■ Given passage:
• • • •
The RBI had hiked interest rates in July last year due to narrowing differential between Indian and US interest rates. Going by the same logic, the current situation warrants an interest rate cut

The rampaging bulls were disappointed, as the eagerly anticipated bank rate cut did not materialise this week despite a 25 basis point rate reduction in the US. The sentiment was further dampened when RBI deputy governor, Y V Reddy ruled out any immediate move on rate cuts. He is reported to have said that the US Fed rate cut was only one of the closely monitored factors by the RBI. However, the lower than expected growth in gross domestic product (GDP) for 2000-01 re-kindled hopes for an early reduction in rate cut. The GDP expanded by just 5.2 per cent in 2000-01, sharply down from an earlier estimate of 6 per cent. This is also likely to impact the targeted GDP growth for the current fiscal.

The week saw the twin auction of 2011 and 2018 papers for Rs 6,000 crore, which attracted huge oversubscriptions on the back of ample liquidity. The RBI has now completed 47 per cent of the gross government-borrowing programme of Rs 1.19 lakh crore. With the cut-off yield for the 10-year paper at 9.39 per cent against the market yield of 9.51 per cent, it appears that the RBI is resorting to measures other than the bank rate to soften interest rates. The cut-off yield was also lower than the market expectation of 9.44 per cent.

Call rates hovered around 7 per cent for the week since most players had covered their positions before the reporting Friday. However, a late demand saw some deals stuck at 7.75 per cent. A huge deposit mobilisation with banks, return of advance tax outflows and redemption of government securities has only further pulled down overnight rates. On the forex front, a rock-steady rupee finally stayed below the 47 barrier for the entire week and closed at a new low of 47.05 on Friday. While the domestic currency has depreciated by 43 paise since the beginning of the current fiscal, it is still overvalued by 3 per cent against the dollar. It appears that the RBI is holding back the rupee since a sharp depreciation would mean costlier imports (including oil) and hurt economic revival.
• • • •
■ Records shown:
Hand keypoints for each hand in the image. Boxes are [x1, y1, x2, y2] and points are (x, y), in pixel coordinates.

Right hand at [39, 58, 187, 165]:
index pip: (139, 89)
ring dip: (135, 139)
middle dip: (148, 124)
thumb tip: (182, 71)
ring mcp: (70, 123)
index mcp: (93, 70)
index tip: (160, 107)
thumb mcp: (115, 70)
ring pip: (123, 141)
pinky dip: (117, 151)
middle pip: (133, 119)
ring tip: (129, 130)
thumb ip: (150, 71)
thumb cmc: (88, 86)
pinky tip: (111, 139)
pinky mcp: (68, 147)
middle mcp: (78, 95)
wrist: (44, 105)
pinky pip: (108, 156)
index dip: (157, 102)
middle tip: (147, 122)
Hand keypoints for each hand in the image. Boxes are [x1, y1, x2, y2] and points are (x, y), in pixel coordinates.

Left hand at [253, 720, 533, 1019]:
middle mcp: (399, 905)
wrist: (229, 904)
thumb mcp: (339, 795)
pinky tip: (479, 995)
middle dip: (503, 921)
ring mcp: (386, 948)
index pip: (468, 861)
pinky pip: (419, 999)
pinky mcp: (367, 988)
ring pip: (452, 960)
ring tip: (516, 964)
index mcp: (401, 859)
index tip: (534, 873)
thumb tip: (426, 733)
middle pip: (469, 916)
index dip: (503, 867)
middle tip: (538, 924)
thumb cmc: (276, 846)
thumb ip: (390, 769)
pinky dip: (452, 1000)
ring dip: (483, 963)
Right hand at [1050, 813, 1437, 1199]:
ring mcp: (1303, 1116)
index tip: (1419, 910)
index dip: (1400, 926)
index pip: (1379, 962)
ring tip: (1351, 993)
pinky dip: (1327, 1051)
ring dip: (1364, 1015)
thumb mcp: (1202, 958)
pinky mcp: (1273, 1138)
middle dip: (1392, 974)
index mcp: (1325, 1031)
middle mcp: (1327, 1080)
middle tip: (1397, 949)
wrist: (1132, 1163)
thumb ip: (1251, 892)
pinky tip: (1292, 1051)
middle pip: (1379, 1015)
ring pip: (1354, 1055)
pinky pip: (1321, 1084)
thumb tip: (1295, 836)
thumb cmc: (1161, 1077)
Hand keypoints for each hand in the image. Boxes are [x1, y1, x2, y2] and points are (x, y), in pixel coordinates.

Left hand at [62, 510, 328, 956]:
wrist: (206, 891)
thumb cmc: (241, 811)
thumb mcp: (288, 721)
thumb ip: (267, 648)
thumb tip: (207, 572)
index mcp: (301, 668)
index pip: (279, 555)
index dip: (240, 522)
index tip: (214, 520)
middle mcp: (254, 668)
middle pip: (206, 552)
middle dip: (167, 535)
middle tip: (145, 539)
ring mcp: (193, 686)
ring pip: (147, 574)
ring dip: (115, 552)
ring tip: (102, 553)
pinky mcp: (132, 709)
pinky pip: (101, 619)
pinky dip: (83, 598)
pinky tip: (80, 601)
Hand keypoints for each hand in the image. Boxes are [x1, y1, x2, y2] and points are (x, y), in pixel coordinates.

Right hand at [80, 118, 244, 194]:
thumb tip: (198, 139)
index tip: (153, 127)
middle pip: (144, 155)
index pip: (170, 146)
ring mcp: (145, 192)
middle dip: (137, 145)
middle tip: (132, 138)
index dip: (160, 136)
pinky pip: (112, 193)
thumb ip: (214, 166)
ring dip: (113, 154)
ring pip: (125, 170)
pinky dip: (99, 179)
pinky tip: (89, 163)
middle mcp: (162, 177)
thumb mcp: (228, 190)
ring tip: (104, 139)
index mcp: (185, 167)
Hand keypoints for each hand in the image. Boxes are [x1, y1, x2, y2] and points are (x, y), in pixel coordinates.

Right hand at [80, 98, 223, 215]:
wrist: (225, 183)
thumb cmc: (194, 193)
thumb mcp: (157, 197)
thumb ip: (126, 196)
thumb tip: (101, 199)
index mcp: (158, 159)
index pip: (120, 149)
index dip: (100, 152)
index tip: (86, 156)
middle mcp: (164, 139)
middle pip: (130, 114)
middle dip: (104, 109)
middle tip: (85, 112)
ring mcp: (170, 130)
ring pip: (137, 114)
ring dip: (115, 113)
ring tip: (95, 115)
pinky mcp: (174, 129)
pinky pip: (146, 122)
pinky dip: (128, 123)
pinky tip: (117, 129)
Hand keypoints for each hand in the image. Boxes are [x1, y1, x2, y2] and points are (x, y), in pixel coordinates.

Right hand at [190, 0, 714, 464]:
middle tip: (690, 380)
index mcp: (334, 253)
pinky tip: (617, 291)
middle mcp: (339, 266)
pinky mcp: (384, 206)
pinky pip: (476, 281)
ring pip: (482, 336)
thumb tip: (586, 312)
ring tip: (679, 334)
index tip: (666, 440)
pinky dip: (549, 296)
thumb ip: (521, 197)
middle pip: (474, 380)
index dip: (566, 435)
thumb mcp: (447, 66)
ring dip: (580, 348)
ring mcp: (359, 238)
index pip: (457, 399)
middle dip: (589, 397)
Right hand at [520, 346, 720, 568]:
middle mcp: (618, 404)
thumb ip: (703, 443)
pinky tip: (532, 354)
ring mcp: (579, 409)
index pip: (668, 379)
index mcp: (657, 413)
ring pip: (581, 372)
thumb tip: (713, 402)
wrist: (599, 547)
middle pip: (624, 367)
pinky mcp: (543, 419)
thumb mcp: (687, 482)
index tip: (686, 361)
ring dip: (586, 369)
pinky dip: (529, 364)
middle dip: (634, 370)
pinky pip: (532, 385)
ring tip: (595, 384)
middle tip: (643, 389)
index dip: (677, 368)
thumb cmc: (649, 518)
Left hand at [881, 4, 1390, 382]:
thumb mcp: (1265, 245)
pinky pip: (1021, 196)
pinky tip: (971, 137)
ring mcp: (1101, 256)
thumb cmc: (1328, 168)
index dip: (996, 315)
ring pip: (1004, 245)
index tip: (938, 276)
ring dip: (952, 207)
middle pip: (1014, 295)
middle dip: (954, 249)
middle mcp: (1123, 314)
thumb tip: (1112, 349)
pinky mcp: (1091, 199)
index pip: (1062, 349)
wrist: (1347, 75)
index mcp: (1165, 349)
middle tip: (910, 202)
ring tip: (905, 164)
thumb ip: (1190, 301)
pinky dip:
• • • •
■ Task set:
a – Rewrite the stretch of the market commentary from "The week saw" through "9.44 per cent.", renaming "cut-off yield" to "auction yield" everywhere it appears.
b – According to the market commentary, at what level did the rupee close on Friday?
c – Pick up the market commentary after its final sentence and continue it.

■ Answers for this exercise:
a –
The week saw the twin auction of 2011 and 2018 papers for Rs 6,000 crore, which attracted huge oversubscriptions on the back of ample liquidity. The RBI has now completed 47 per cent of the gross government-borrowing programme of Rs 1.19 lakh crore. With the auction yield for the 10-year paper at 9.39 per cent against the market yield of 9.51 per cent, it appears that the RBI is resorting to measures other than the bank rate to soften interest rates. The auction yield was also lower than the market expectation of 9.44 per cent.

b – 47.05

c –
Water, Water Everywhere But not a Drop to Drink

This adage sums up the current scenario in the domestic markets. While the system is flush with liquidity, funds are hardly been channelised to revive a sagging economy. In this backdrop, the onus now is on the government to take larger initiatives on the infrastructure front to trigger demand. While corporates have been raising money, it is primarily aimed at replacing high-cost debt rather than to undertake fresh investments.


The RBI had hiked interest rates in July last year, citing the narrowing differential between Indian and US interest rates. Going by the same logic, the current situation warrants an interest rate cut since the difference between Indian and US rates has now widened by 325 basis points against 200 basis points in the beginning of 2001. Further, RBI has enough leeway to cut rates - inflation is benign, rupee is stable and globally lower rates mean a domestic reduction is unlikely to cut foreign capital inflows.

However, some uncertainty has crept into the markets on the timing of the rate cut. Players have been shifting from the longer-end to the medium-end of the yield curve and thus cutting portfolio maturity to guard against an event risk. Despite abundant liquidity, any negative development can trigger a sell-off since players have built positions in anticipation of a rate cut. With a sharp runup in gilt prices, the spread has again widened to 100-110 points between corporate bonds and government securities. Further, buying has also percolated to lower-rung papers. Thus, the coming weeks will see a renewed focus on corporate bonds.